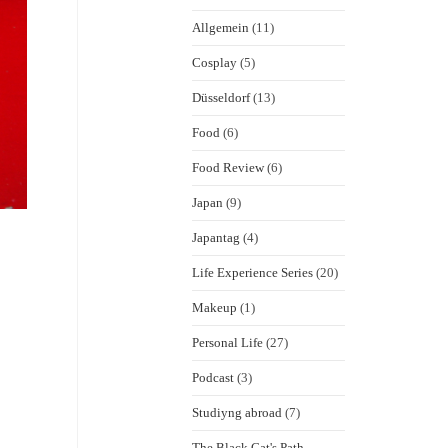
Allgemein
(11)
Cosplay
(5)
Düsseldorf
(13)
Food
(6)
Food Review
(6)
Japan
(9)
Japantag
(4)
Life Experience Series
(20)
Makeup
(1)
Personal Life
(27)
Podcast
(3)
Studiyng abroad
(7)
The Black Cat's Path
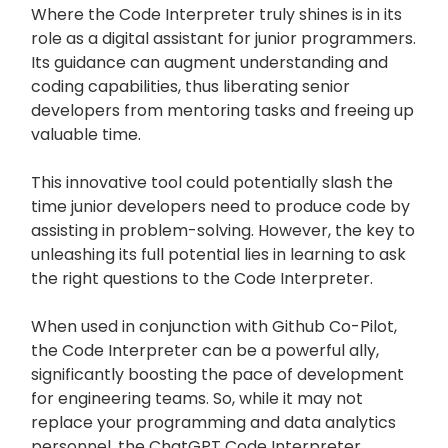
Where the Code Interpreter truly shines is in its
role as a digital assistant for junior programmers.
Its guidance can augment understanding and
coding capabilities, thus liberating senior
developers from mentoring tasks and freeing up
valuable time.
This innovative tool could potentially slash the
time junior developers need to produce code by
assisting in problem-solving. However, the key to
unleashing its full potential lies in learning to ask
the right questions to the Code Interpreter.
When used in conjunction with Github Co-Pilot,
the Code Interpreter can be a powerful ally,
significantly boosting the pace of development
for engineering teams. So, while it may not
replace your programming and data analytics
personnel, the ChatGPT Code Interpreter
*****
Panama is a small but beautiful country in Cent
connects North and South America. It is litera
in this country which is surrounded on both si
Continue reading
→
*****
■ **To-do item**
Return the lines of the material above word for word, from the line containing "Where the Code" up to and including the line containing "personnel, the ChatGPT Code Interpreter". Give only those lines.

■ **Written solution**
Where the Code Interpreter truly shines is in its
role as a digital assistant for junior programmers.
Its guidance can augment understanding and
coding capabilities, thus liberating senior
developers from mentoring tasks and freeing up
valuable time.
This innovative tool could potentially slash the
time junior developers need to produce code by
assisting in problem-solving. However, the key to
unleashing its full potential lies in learning to ask
the right questions to the Code Interpreter.
When used in conjunction with Github Co-Pilot,
the Code Interpreter can be a powerful ally,
significantly boosting the pace of development
for engineering teams. So, while it may not
replace your programming and data analytics
personnel, the ChatGPT Code Interpreter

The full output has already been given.